For less than £10 a day, hundreds of Iraqis are putting their lives on the line as interpreters for the British Army in Basra. Many have now fled, having received death threats.

They claim they're being systematically targeted and murdered. The militias, jostling for control of Basra, consider them traitors. At least two have been killed this month.

Unlike the American government, which has announced plans to resettle 7,000 particularly vulnerable Iraqi refugees, the British government has made no such commitment.

The story is tragic, and well-told in this article by Jonathan Miller:

Thousands of local Iraqis got jobs with the British in Basra; drivers, cleaners, cooks, but interpreters were the brightest and best.

A lot of them are young graduates, trusting and full of hope for the future. Four years on, with Iraq - and their dreams -- turned upside down, many are now on the run, dumped by the very people they'd trusted and had wanted so much to help.

* * *

Michael Moran of the Council on Foreign Relations puts the question directly to Democratic presidential contender John Edwards: "You’ve laid out a fairly detailed timetable for how you’d like to see the drawdown take place in Iraq and the eventual withdrawal. There’s some skepticism about the ability of the United States to affect things in Iraq once we do withdraw, and the possibility of a genocide is something you’ve made reference to. So, how does that change your figuring on what the United States would have to do if you did get out and then this happened?"

Edwards answers by not answering at all:

First of all, the long-term stability and chance for success in Iraq is dependent on the Iraqi leadership itself. My view is that until and when we shift the responsibility for Iraq to the Sunni and Shia leadership, it's unlikely based on history that they're going to reach any political reconciliation. And so we need to do that in a smart, orderly way by telling them we’re doing it, withdrawing troops over a period of ten to twelve months. We ought to engage in every effort we can to help bring them together, to encourage political compromise, and we ought to engage the Iranians, the Syrians, and other countries in the region into helping stabilize Iraq. The Iranians clearly have an interest in a stable Iraq. They don’t want refugees coming across their border, they don’t want the economic instability, and they don’t want a broader Middle East conflict between Shia and Sunni. The Syrians have a similar interest, although they’re Sunni, not Shia.

And then, the president has a responsibility beyond that. We have interest in the region, that’s obvious, we need to maintain a presence there, in Kuwait, in Afghanistan, maybe in Jordan, depending on what we can agree to there, and we definitely need to maintain a naval presence in the Persian Gulf.
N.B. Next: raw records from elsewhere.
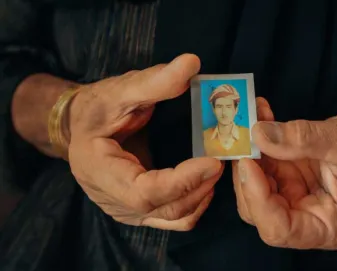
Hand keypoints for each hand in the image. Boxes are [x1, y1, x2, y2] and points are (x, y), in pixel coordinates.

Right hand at [68, 54, 222, 230]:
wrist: (78, 129)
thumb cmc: (95, 109)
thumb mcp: (119, 91)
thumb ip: (154, 81)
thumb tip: (192, 63)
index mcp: (100, 172)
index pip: (145, 192)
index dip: (182, 180)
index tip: (213, 161)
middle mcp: (114, 201)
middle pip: (165, 208)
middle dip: (199, 186)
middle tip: (222, 159)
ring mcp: (128, 211)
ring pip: (173, 218)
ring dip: (201, 196)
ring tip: (217, 168)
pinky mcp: (140, 212)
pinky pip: (173, 218)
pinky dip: (195, 204)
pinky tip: (205, 183)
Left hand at [233, 107, 336, 248]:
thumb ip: (301, 139)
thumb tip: (258, 134)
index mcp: (328, 226)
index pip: (279, 229)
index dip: (258, 199)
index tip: (248, 163)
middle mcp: (307, 217)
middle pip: (259, 210)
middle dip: (247, 175)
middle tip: (244, 138)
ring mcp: (295, 198)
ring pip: (253, 187)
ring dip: (249, 153)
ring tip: (254, 119)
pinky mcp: (288, 178)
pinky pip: (262, 165)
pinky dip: (258, 141)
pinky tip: (262, 115)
And the president has got to prepare for the two things that you raise. One is the possibility that the civil war becomes all-out, so that it can be contained, and the second is the possibility of genocide. My view is that this is something that’s crucial for America to plan for. In the case of the civil war, there are strategies for dealing with it, to contain it—buffer zones, moving away from population centers. And in the case of genocide, this is something we clearly need to be doing with the international community, not America doing this alone. We have to prepare for that. I’m not going to say now this far in advance exactly what the mechanism should be, but America has to have a plan for that.

In a little under 400 words, Half are devoted to suggesting Iraq will be more stable without the U.S. there than with it there. When he gets around to the "what if you're wrong about that" alternative, his answer is "America has to have a plan for that," but clearly he hasn't got one of his own. So what good is he? He punts it to "the international community," which, in the language of Darfur and Rwanda, translates into "let them die."